*FRAGMENTO DEL TEXTO:*
=-=-=

En el marco de la reciente cuenta pública realizada en la Escuela Básica Piloto Pardo, el Servicio Local de Educación Pública (SLEP) Santiago Centro oficializó un rechazo transversal a los hechos de violencia registrados durante las últimas semanas en distintos liceos capitalinos. La instancia buscó abordar los desafíos de convivencia educativa que enfrentan los establecimientos y reafirmar el compromiso institucional con el buen trato.
Rodrigo Villalobos, director del recinto y presidente de la Cordesa, fue enfático en su postura ante las tomas e incidentes. Según el dirigente, las comunidades educativas deben actuar como agentes de cambio frente a cualquier conducta disruptiva que afecte el clima escolar.
La violencia física, verbal, simbólica y psicológica, entre pares o ejercidas desde posiciones de poder no tiene lugar en una escuela pública que se pretende democrática. El sistema educativo tiene la responsabilidad y el deber de promover mayor equidad, y eso parte por nombrar las violencias, visibilizarlas y actuar en consecuencia con políticas de convivencia sustentadas en el respeto, buen trato y la reparación.
Por su parte, Paulina Retamales, directora ejecutiva del SLEP Santiago Centro, sostuvo que el objetivo central es devolver a la educación pública el prestigio y la confianza de las familias chilenas. Para la autoridad, la participación activa de los apoderados y el estudiantado es la clave para edificar entornos de aprendizaje seguros. “La violencia no tiene cabida en los espacios educativos”, sentenció Retamales, en un contexto marcado además por el rechazo de los estudiantes al proyecto de ley “Escuelas Protegidas”.
Balance de gestión y desafíos estructurales al 2026
Desde enero de 2026, el SLEP Santiago Centro gestiona una red de 43 establecimientos educacionales que acogen a cerca de 26 mil estudiantes. Esta diversa red incluye modalidades de enseñanza básica, especial, científico-humanista, técnico-profesional, formación de adultos y educación en contexto de encierro. Durante el año anterior, el organismo ejecutó un levantamiento exhaustivo de datos para caracterizar los territorios, identificar sellos educativos y evaluar el estado de la infraestructura.
Uno de los puntos más críticos revelados en la cuenta pública es la antigüedad de los recintos: el 55% de los establecimientos tiene más de 100 años, lo que dificulta su mantención y seguridad. Ante esto, el servicio implementó el Plan Verano y el Plan Invierno para reparaciones básicas. Como proyección, las autoridades anunciaron la creación del Plan de Infraestructura 2026-2031, un proyecto participativo diseñado para priorizar las reparaciones urgentes y gestionar nuevas inversiones que permitan cerrar las brechas históricas de los colegios en Santiago.

=-=-=

*MATERIAL PROPORCIONADO:*
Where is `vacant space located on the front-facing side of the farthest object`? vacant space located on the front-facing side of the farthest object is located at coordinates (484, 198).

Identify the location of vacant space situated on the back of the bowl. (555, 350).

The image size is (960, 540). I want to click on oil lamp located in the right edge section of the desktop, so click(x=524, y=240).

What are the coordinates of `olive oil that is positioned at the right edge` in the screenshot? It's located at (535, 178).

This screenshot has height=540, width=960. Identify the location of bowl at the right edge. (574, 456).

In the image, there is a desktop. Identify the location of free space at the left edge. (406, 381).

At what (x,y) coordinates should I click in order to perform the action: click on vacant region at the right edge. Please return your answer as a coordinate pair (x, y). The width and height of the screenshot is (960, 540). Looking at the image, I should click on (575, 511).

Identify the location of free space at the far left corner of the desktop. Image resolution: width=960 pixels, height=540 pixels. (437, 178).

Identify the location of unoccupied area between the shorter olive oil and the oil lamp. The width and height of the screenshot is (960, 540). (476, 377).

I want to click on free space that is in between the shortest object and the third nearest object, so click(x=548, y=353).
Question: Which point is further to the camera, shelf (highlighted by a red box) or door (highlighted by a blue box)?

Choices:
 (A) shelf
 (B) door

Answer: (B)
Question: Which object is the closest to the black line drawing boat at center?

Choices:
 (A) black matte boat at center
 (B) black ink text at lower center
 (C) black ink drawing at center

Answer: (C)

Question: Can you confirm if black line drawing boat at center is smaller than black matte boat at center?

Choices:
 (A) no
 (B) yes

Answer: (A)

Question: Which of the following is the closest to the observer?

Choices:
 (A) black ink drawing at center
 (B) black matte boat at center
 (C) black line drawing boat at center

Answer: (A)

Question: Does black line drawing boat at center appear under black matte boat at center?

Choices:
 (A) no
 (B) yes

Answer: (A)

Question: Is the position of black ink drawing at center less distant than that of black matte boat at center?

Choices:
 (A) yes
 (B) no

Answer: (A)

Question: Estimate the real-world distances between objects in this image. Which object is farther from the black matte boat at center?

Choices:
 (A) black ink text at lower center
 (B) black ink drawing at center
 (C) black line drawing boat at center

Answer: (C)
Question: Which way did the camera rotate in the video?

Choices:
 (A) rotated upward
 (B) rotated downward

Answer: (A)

=-=-=

*REQUISITOS DE LA TAREA:* Reproduce textualmente el pasaje de la nota sobre la cuenta pública del SLEP Santiago Centro que va desde "Uno de los puntos" hasta "colegios en Santiago.".

*RESPUESTA FINAL:*
Uno de los puntos más críticos revelados en la cuenta pública es la antigüedad de los recintos: el 55% de los establecimientos tiene más de 100 años, lo que dificulta su mantención y seguridad. Ante esto, el servicio implementó el Plan Verano y el Plan Invierno para reparaciones básicas. Como proyección, las autoridades anunciaron la creación del Plan de Infraestructura 2026-2031, un proyecto participativo diseñado para priorizar las reparaciones urgentes y gestionar nuevas inversiones que permitan cerrar las brechas históricas de los colegios en Santiago.